## EXERCISE DETAILS
The reply is to contain the full listing, repeated exactly, with pictures left out.

## PROVIDED ENTRIES
____________

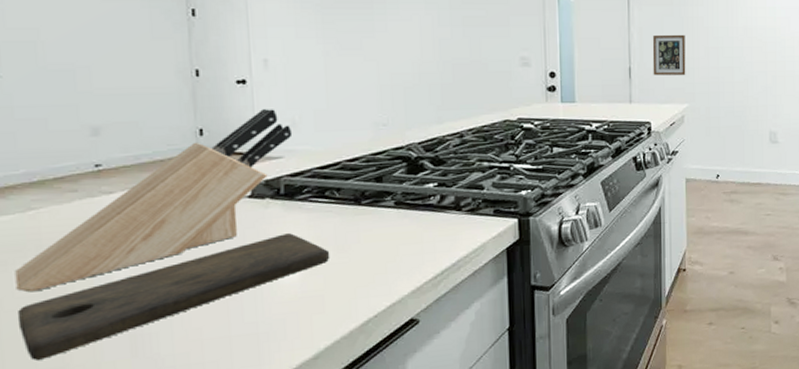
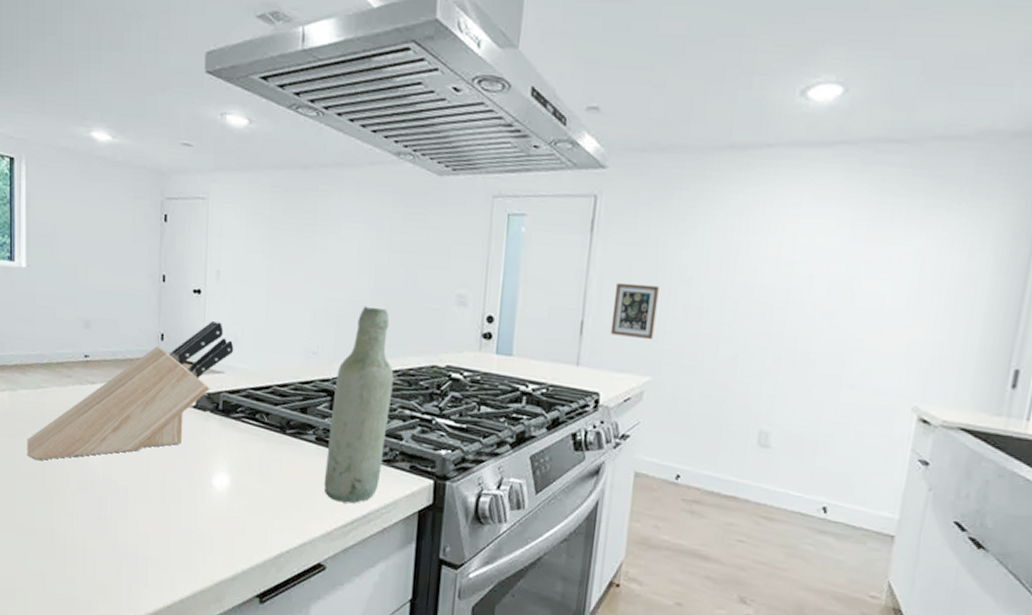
cutting board: present [17,233,330,360] -> none [26,449,255,521]
bottle: none [408,76,469,258] -> present [323,306,394,503]

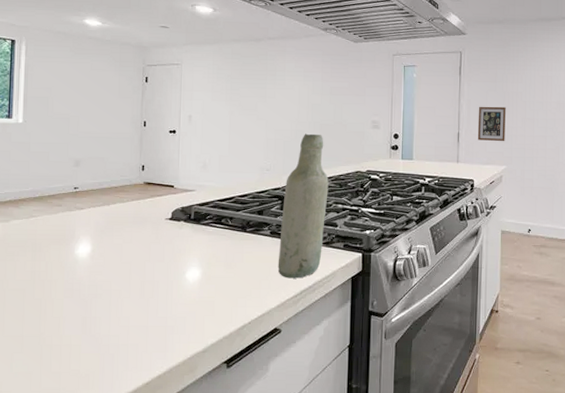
knife block: present [27,321,234,461] -> none [17,153,203,277]

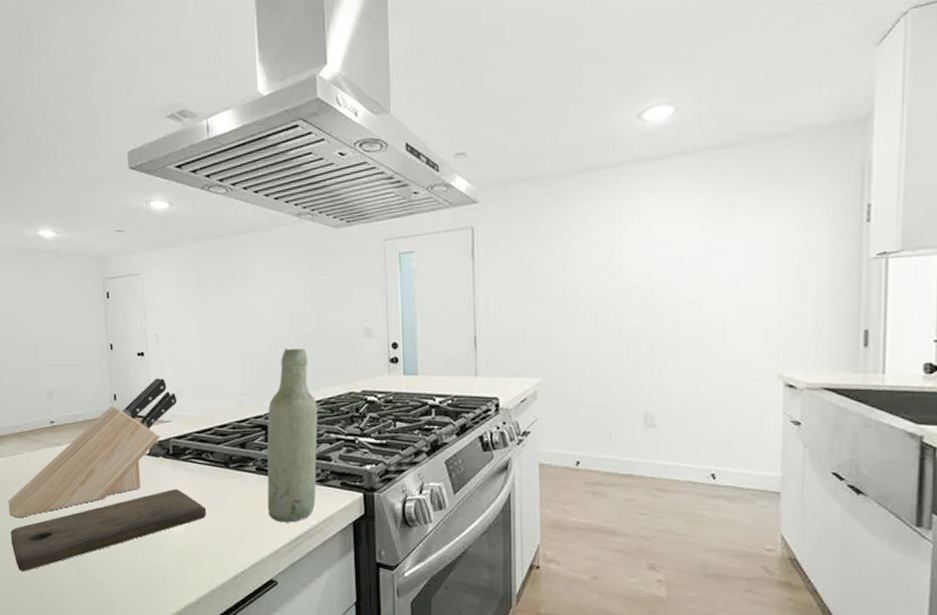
cutting board: none [15,250,221,328] -> present [10,489,207,571]
knife block: none [17,153,203,277] -> present [8,378,178,518]
picture frame: present [477,106,506,141] -> none [500,297,539,345]

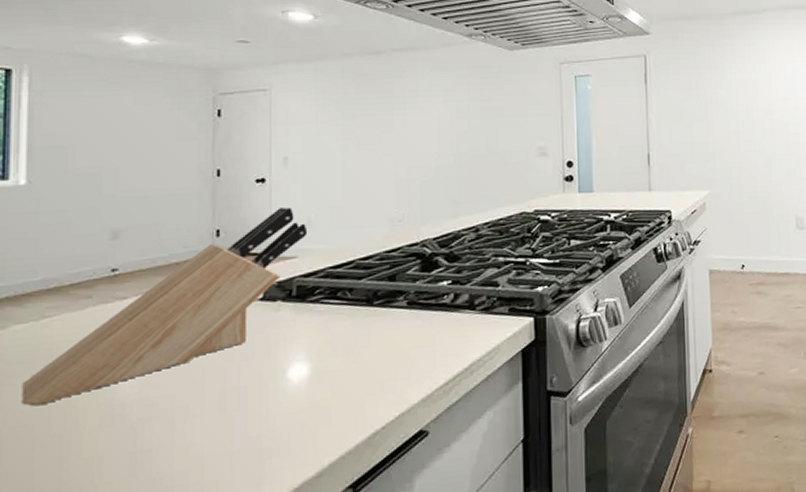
cutting board: present [10,489,207,571] -> none [19,338,339,482]
bottle: present [267,348,318,523] -> none [419,169,485,362]

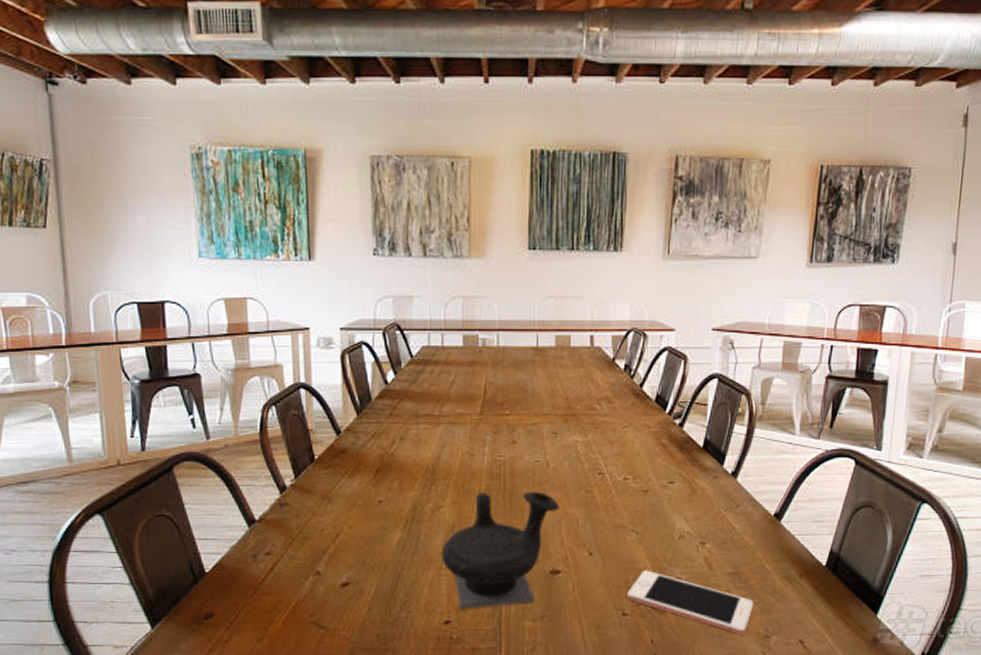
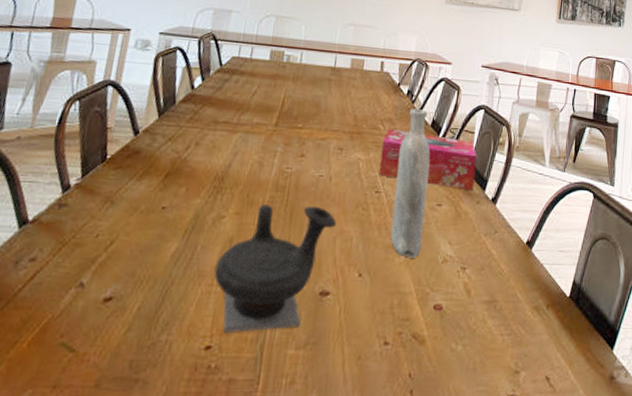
tissue box: none [600,408,711,465] -> present [379,129,477,190]
bottle: none [619,384,657,536] -> present [390,109,430,258]
cell phone: present [627,570,754,634] -> none [390,295,507,369]

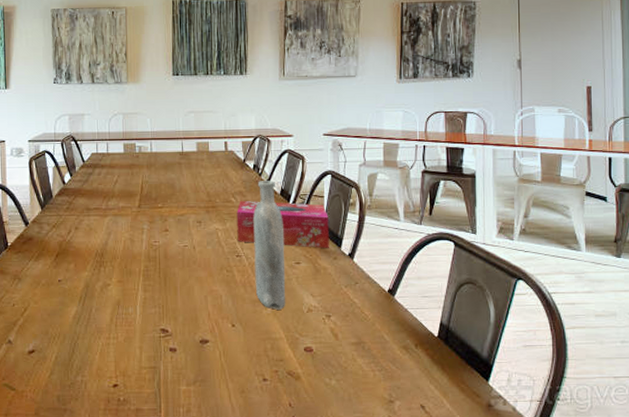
teapot: present [214,204,337,334] -> none [109,271,205,375]

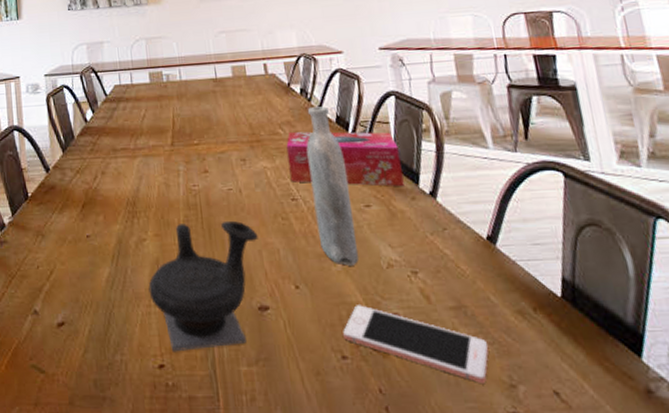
teapot: none [109,271,205,375] -> present [148,220,258,352]
cell phone: none [266,340,378,399] -> present [343,305,489,383]

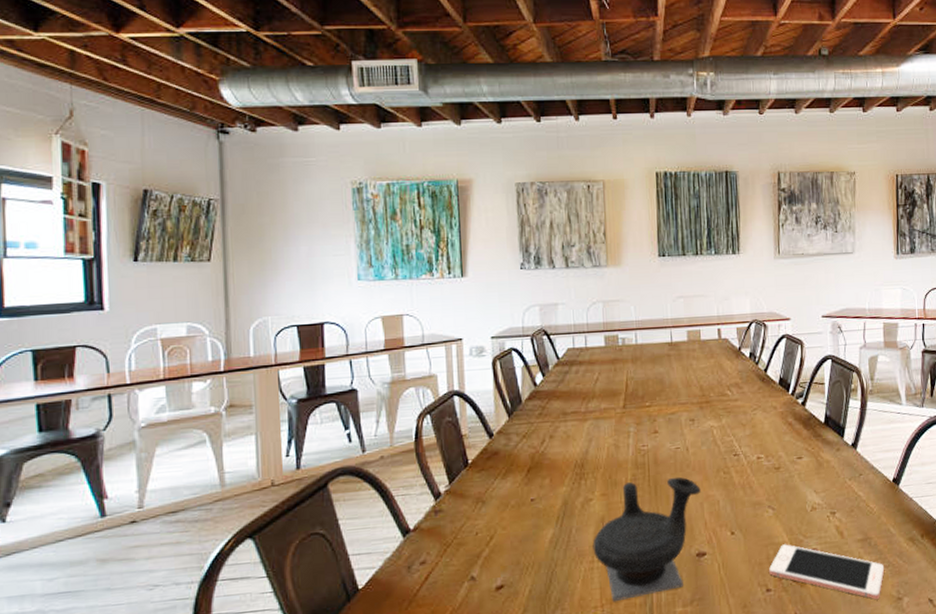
tissue box: present [286,131,404,186] -> none [733,392,832,440]
bottle: present [306,106,358,266] -> none [751,369,788,511]

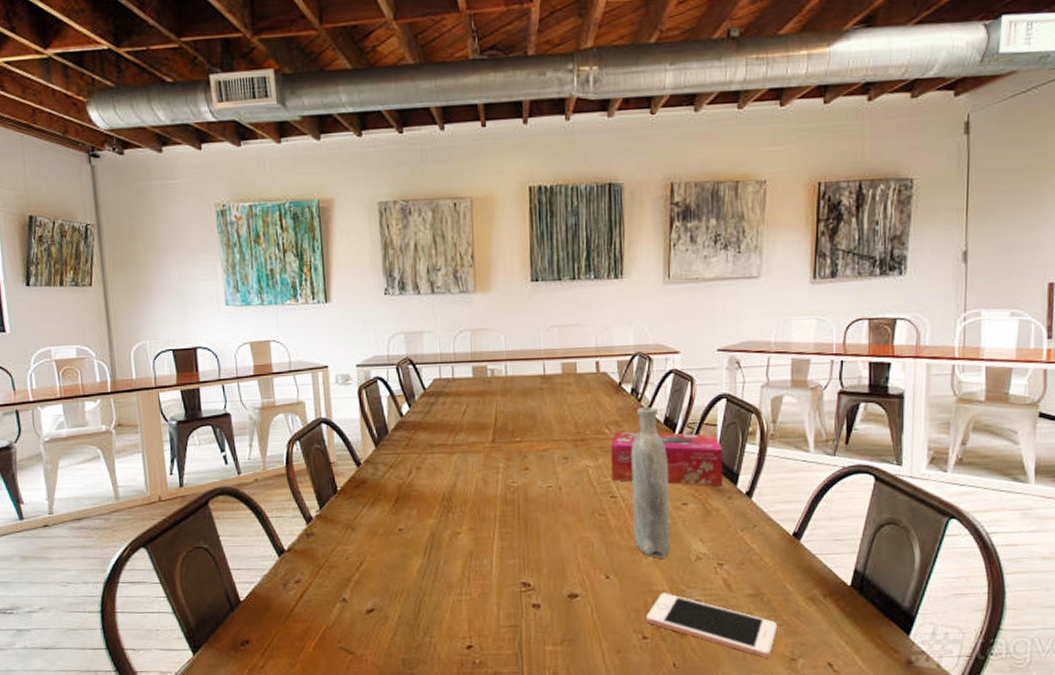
teapot: present [592,476,701,602] -> none [460,516,574,635]
tissue box: none [733,392,832,440] -> present [611,432,723,486]
bottle: none [751,369,788,511] -> present [631,407,670,558]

____________

## REPLY
cutting board: present [17,233,330,360] -> none [26,449,255,521]
bottle: none [408,76,469,258] -> present [323,306,394,503]

knife block: present [27,321,234,461] -> none [17,153,203,277]

cutting board: none [15,250,221,328] -> present [10,489,207,571]
knife block: none [17,153,203,277] -> present [8,378,178,518]
picture frame: present [477,106,506,141] -> none [500,297,539,345]

cutting board: present [10,489,207,571] -> none [19,338,339,482]
bottle: present [267,348,318,523] -> none [419,169,485,362]

tissue box: none [600,408,711,465] -> present [379,129,477,190]
bottle: none [619,384,657,536] -> present [390,109,430,258]
cell phone: present [627,570,754,634] -> none [390,295,507,369]

teapot: present [214,204,337,334] -> none [109,271,205,375]

teapot: none [109,271,205,375] -> present [148,220,258,352]
cell phone: none [266,340,378,399] -> present [343,305,489,383]

tissue box: present [286,131,404,186] -> none [733,392,832,440]
bottle: present [306,106,358,266] -> none [751,369,788,511]

teapot: present [592,476,701,602] -> none [460,516,574,635]
tissue box: none [733,392,832,440] -> present [611,432,723,486]
bottle: none [751,369,788,511] -> present [631,407,670,558]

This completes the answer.